No. You are an Ulster Bank customer, I presume, so they are surveying their customers to see how happy they are. 

You should participate in the next one and just keep answering that they ignore your requests to stop surveying them.

Brendan


----------



## Frank (28 Jun 2012)

does this include calls from unknown numbers / out of area number.

Tend to get a lot of these.


----------



## amtc (26 Nov 2012)

It doesn't include calls from outside the EU


----------



## Tintagel (31 Jul 2013)

I am getting almost daily calls from 4307000. Meteor/Eircom. The phone rings for about 3 rings then stops, so by the time you get to the phone they have rung off. Presumably the person ringing me is assessed on the number of calls made rather than the number of contacts actually made. As a result we are the ones suffering.

I the past when I have managed to answer these calls the person at the other end identifies himself as an Eircom salesperson. They eventually get to their spiel which is getting me to switch to their Fibre Broadband and to sign an 18 month contract. At the moment I have a package with Eircom but I am not on a contract.

I have been receiving these calls for over a year now. Each time I ask the salesperson to stop ringing me and to remove my phone number from their data base. Each and every time they say they will do this. But they never do. The phone calls stop for a week then start again. Yesterday we had one phone call and today we have had two so far. I am expecting a 3rd around teatime.

I am a customer of Eircom and I am being harassed. I intend to make a complaint to Com Reg and the Data Protection Commissioner. 

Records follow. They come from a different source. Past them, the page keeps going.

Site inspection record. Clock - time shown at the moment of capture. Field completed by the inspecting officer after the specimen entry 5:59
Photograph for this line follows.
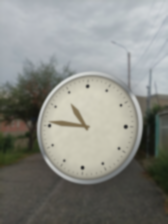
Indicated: 10:46
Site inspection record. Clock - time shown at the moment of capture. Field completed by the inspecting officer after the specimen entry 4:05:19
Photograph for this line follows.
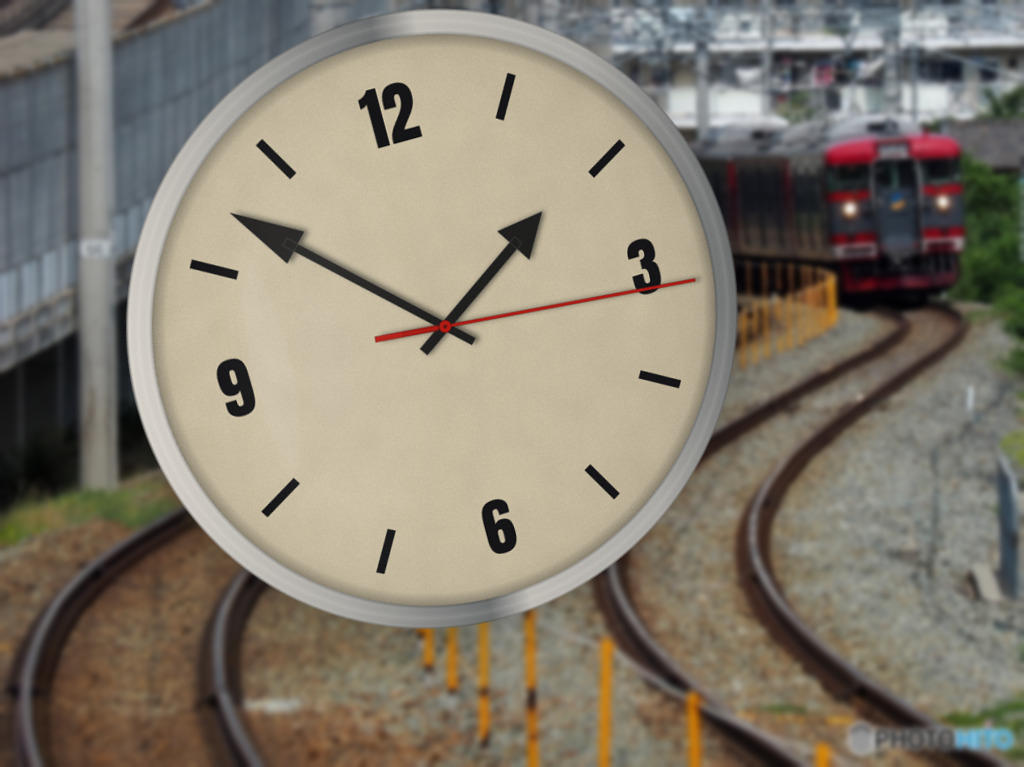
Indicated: 1:52:16
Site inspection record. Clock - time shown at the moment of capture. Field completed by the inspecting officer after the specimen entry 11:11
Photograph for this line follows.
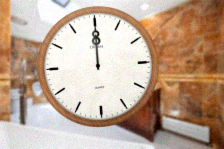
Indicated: 12:00
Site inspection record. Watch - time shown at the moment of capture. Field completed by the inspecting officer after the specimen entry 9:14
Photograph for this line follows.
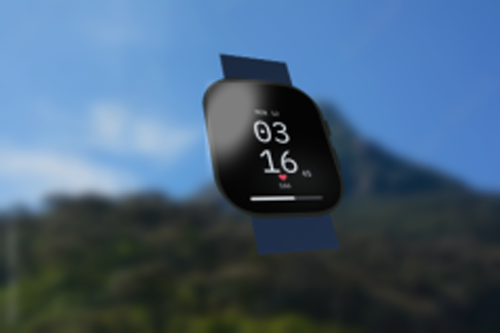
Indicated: 3:16
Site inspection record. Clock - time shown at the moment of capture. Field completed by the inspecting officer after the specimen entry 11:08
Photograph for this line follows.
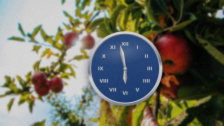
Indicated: 5:58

However is it possible to receive some sort of compensation from Eircom for the upset caused. I want these people punished in some way. I am happy to give any monies to charity?


----------



## ajapale (31 Jul 2013)

Tintagel said:


> I have been receiving these calls for over a year now..... I intend to make a complaint to Com Reg and the Data Protection Commissioner.



Why have you delayed for nearly a year in reporting these phone calls to Com Reg?


----------



## Tintagel (31 Jul 2013)

Tintagel said:


> . I am expecting a 3rd around teatime.



Just as I predicted the phone rang again at 6.05 p.m. Same number. It rang 3 times, then stopped, so I could not get to the phone in time in order to answer it.  With a fair wind I might even get a 4th call before 7 p.m.


----------



## Tintagel (31 Jul 2013)

ajapale said:


> Why have you delayed for nearly a year in reporting these phone calls to Com Reg?

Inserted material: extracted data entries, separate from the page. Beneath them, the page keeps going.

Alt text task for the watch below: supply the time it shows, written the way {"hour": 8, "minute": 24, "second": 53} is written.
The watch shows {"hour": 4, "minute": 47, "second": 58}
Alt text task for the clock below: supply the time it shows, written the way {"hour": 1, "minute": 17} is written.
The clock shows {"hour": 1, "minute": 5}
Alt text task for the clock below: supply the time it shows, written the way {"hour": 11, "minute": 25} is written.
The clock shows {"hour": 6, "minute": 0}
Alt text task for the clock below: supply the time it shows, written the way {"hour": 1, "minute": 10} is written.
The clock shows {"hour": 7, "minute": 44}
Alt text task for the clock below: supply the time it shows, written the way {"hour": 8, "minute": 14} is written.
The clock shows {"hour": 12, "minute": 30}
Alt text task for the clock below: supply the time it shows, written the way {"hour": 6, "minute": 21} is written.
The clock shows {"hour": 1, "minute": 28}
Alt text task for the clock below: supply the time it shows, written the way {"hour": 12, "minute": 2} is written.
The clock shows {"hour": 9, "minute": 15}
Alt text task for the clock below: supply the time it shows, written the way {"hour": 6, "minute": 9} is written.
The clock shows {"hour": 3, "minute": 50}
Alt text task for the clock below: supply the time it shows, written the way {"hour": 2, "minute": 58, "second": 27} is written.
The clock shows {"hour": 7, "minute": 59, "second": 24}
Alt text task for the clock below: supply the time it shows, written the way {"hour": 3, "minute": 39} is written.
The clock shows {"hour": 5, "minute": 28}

Probably because I am stupid as you are suggesting.


----------



## galwegian44 (31 Jul 2013)

Tintagel said:


> Probably because I am stupid as you are suggesting.

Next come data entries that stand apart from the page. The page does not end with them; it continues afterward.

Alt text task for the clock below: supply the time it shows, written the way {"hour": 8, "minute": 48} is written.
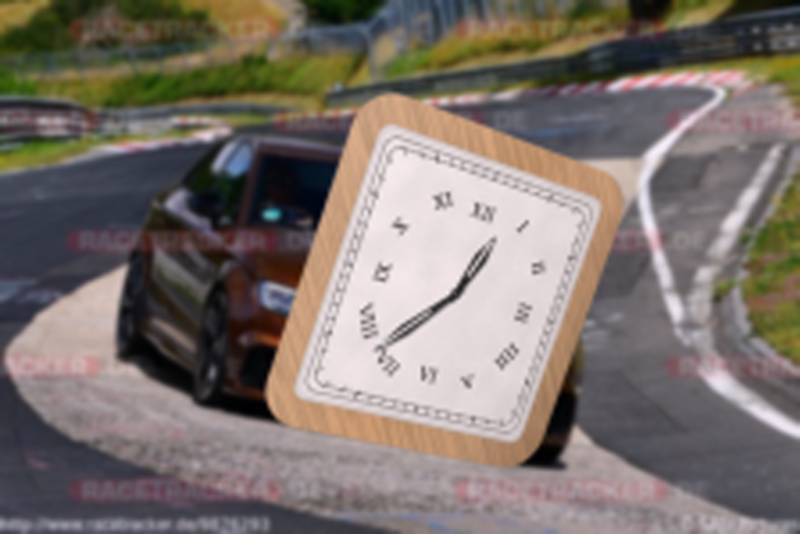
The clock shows {"hour": 12, "minute": 37}
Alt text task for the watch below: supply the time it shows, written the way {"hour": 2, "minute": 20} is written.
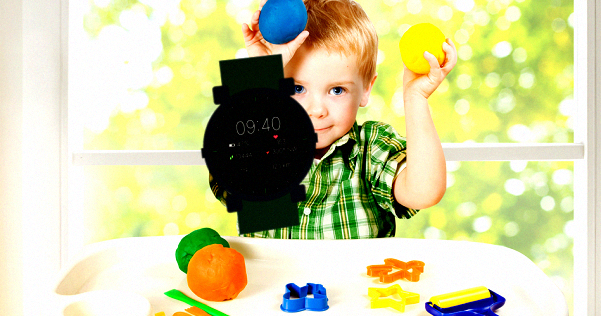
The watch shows {"hour": 9, "minute": 40}
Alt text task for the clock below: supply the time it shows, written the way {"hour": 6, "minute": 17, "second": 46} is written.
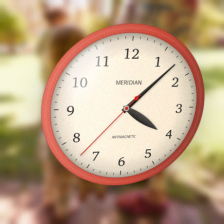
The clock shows {"hour": 4, "minute": 7, "second": 37}
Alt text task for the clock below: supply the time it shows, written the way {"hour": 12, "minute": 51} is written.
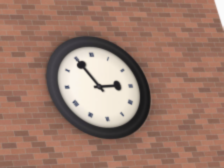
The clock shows {"hour": 2, "minute": 55}
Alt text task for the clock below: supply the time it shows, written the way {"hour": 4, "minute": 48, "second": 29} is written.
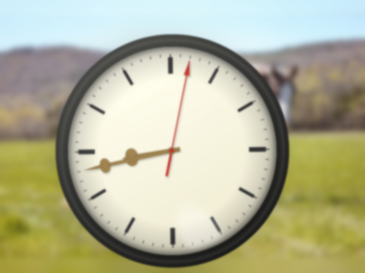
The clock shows {"hour": 8, "minute": 43, "second": 2}
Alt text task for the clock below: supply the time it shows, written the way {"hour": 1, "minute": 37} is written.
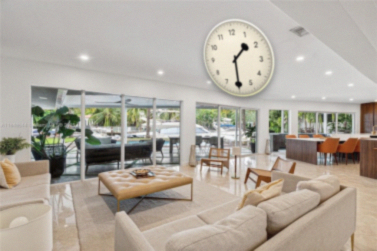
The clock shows {"hour": 1, "minute": 30}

Ha ha, brilliant Tintagel. I've had a crappy day today but your response had me laughing out loud for the first time. People are looking at me but I don't care.

Thanks for the chuckle.


----------



## dub_nerd (1 Aug 2013)

Does it count if you are already a customer of whoever is calling, but they are making unsolicited calls to try to sell you something else. I'm getting such calls from UPC.

I generally silence the ringer on the mobile and let it ring out on them. Of course, they never leave any messages, since it's presumably an autodialler that's calling. Also, on the one occasion I ever answered it, they had the cheek to ask _me_ for identifying information.


----------



## Tintagel (2 Aug 2013)

Two calls today so far. I have complained to Com Reg. If it takes 28 days to come in to effect then I can expect up to 80 further calls from them.
Asking them to stop should be sufficient. It seems they are forcing people to complain to Com Reg. There should be sanctions from Com Reg for this.


----------



## AlbacoreA (2 Aug 2013)

I had a simpler solution when Eircom wouldn't deal with cold calling issues. I cancelled the line.


----------



## Tintagel (19 Aug 2013)

I contacted ComReg 13 days ago but to date the only response from them was that they were acknowledging my email and that they were very busy. I can understand why the Telecom Companies are having a laugh!


----------



## Tintagel (25 Aug 2013)

I eventually had to contact ComReg again as they had not bothered to reply to my email.
This is their response. It seems that ComReg are not dealing with these issues but sending people to the Data Protection Commissioner.

_"Please accept our apologise for the delay in responding to your email._



_When a customer is receiving unwanted sales or marketing calls they can request that the company stop calling them and remove their personal details from the company's database. If an Irish company fails to comply with this request they should be reported to the Office of the Data Protection Commissioner._



_You can contact the Data Protection Commissioner on the below:_



Canal House      Tel: 1890 252231/057 8684800

Station Road      Fax: 057 8684757


----------



## watto (16 Oct 2014)

These opting out schemes are a joke. Most of the people making the calls are off-shore and don't know about the legislation designed to stop them


----------



## Leo (16 Oct 2014)

watto said:


> These opting out schemes are a joke. Most of the people making the calls are off-shore and don't know about the legislation designed to stop them



The legislation does not apply to calls originating overseas.


----------